■ Task requirements: Find the line with "To provide continuing" and the line with "and procedures as" in the entries below; output exactly those two lines, every line between them, and no others.

■ Data supplied:
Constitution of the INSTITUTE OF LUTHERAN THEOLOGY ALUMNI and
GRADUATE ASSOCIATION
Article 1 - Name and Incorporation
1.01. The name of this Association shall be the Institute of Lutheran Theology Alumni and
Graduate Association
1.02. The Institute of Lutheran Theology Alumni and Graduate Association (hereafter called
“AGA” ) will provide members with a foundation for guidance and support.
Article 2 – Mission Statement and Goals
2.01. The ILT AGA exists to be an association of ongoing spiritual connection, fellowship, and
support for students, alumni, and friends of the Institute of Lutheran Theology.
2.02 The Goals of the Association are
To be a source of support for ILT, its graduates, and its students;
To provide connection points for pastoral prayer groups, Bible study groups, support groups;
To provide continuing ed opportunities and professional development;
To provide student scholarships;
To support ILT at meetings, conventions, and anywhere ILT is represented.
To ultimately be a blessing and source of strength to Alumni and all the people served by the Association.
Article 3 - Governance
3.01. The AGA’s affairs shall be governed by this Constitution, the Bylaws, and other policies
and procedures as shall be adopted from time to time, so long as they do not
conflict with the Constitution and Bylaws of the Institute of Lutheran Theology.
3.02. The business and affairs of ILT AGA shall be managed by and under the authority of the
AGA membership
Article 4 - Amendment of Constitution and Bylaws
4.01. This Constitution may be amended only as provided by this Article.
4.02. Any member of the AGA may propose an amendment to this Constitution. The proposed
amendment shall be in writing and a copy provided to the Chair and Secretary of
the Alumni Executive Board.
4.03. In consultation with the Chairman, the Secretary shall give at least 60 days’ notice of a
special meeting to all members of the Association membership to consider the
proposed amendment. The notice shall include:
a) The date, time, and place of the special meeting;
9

--

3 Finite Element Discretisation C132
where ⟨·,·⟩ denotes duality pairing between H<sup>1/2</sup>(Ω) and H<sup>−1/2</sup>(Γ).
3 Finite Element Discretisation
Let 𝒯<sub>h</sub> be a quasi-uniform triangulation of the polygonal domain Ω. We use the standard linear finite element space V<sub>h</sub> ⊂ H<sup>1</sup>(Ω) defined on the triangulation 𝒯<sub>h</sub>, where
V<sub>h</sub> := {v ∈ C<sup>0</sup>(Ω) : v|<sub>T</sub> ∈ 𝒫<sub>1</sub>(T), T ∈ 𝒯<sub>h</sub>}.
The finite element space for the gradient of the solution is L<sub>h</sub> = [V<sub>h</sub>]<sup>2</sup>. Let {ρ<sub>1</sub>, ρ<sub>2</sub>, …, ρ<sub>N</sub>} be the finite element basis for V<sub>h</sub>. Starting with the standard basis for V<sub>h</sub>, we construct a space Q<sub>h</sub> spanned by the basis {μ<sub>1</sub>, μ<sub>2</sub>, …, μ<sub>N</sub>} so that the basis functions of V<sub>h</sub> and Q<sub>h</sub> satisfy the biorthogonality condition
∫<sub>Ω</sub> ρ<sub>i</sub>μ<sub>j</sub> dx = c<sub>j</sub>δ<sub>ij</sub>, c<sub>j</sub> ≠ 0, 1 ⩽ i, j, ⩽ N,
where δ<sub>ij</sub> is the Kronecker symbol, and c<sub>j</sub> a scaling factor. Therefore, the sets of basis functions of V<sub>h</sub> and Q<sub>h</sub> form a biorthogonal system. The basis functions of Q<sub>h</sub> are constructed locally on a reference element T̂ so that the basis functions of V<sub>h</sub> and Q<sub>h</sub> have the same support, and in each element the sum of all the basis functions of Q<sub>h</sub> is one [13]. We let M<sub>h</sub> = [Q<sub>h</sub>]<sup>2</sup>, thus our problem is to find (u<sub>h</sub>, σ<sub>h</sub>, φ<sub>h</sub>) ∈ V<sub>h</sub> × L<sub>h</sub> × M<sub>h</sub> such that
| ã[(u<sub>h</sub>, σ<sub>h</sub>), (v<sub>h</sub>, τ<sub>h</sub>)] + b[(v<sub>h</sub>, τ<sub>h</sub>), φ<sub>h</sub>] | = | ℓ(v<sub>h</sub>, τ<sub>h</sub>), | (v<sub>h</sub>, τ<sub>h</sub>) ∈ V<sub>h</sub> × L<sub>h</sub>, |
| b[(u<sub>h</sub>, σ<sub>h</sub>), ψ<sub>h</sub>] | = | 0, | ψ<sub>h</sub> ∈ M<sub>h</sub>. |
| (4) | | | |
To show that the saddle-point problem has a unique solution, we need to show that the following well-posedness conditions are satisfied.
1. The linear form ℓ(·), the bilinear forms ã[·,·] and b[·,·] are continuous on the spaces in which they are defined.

■ Exercise result:
To provide continuing ed opportunities and professional development;
To provide student scholarships;
To support ILT at meetings, conventions, and anywhere ILT is represented.
To ultimately be a blessing and source of strength to Alumni and all the people served by the Association.
Article 3 - Governance
3.01. The AGA’s affairs shall be governed by this Constitution, the Bylaws, and other policies
and procedures as shall be adopted from time to time, so long as they do not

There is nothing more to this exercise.